═══ Fragmento del documento

La libertad sexual podría tenerse como el más natural de los derechos, el de la intimidad. Pocos quehaceres humanos son tan íntimos como el acto sexual (si descontamos, desde luego, las orgías, que siempre he creído pertenecen más al ámbito del teatro), ya que usualmente conlleva la desnudez y una reducción a la inocencia, a una animalidad primordial que antecede a la cultura y, si queremos ponerlo en términos teológicos, al pecado.
Sin embargo, desde la Antigüedad — particularmente en el mundo judeocristiano sobre cuyos valores éticos se asienta la civilización occidental — el grupo organizado, la sociedad, a través de sus portavoces tradicionales, el Estado y la Religión, ha tratado de regular la libertad sexual y de coactar o proscribir las expresiones de ésta que no se avengan con la norma, como es el caso de la homosexualidad. La razón esencial u ontológica de esta intervención del grupo en la intimidad sexual obedece a la más obvia consecuencia social de la sexualidad: la procreación. La existencia de la prole como resultado de las relaciones sexuales afecta directamente la vida del grupo, del mismo modo que las actividades sexuales que excluyen la procreación también la afectan, aunque de la manera opuesta.

══════
═══ Filas aportadas

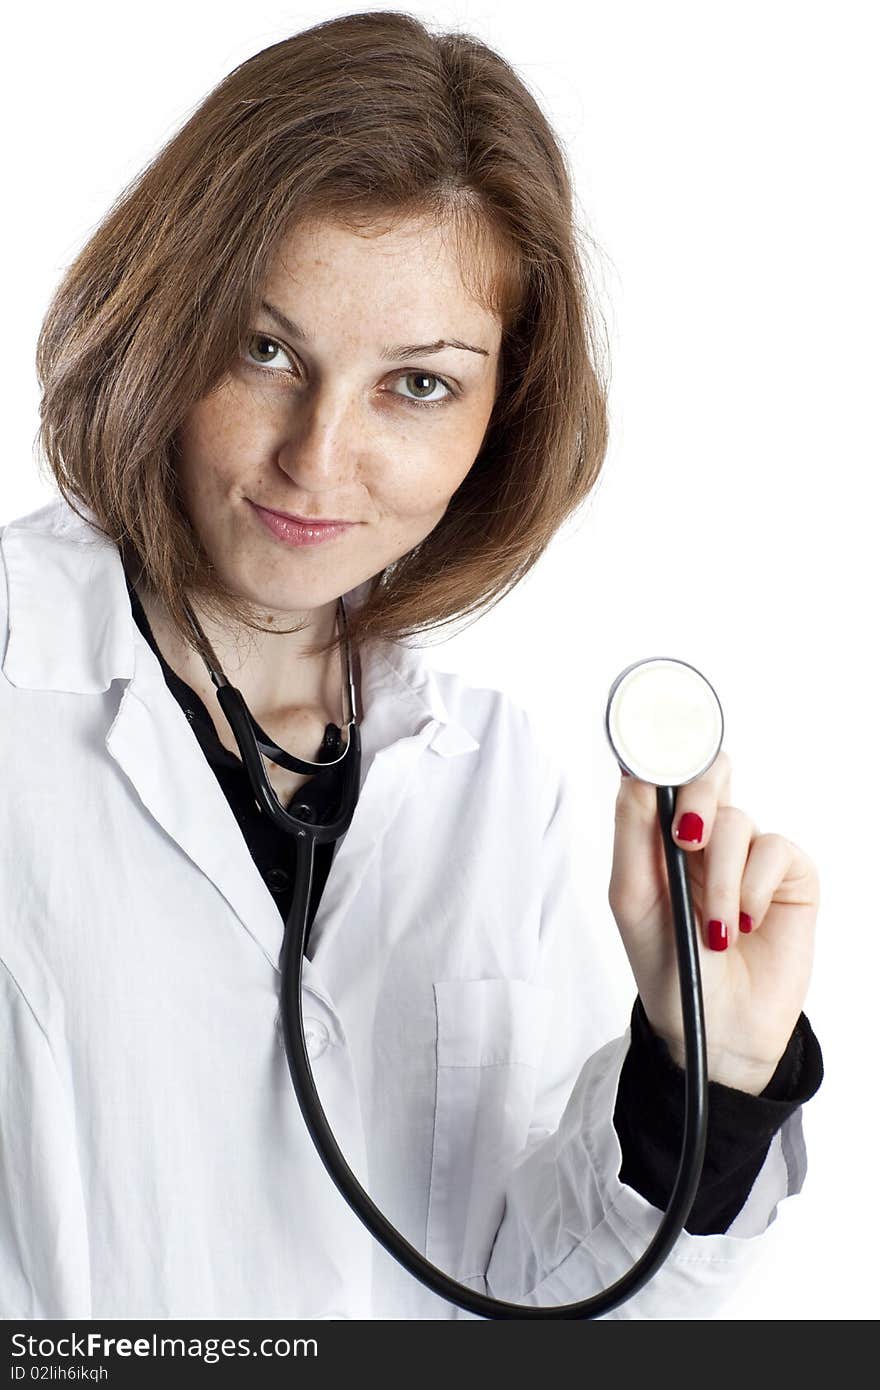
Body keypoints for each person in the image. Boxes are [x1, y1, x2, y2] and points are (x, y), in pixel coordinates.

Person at [0, 11, 822, 1321]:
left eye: (419, 385)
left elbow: (535, 1299)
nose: (318, 459)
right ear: (165, 320)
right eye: (265, 350)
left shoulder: (491, 779)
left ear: (508, 407)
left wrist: (698, 1073)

══════

• _Tarea asignada_:
Responde, por favor, a estas preguntas sobre el fragmento acerca de la libertad sexual:
(a) ¿Con qué derecho dice el fragmento que podría identificarse la libertad sexual como el más natural?
(b) ¿Qué dos portavoces tradicionales de la sociedad nombra el fragmento?
(c) ¿Cuál es, según el fragmento, la consecuencia social más obvia de la sexualidad?
Las filas no intervienen en esto.

• _Solución escrita_:
(a) Con el derecho a la intimidad.
(b) El Estado y la Religión.
(c) La procreación.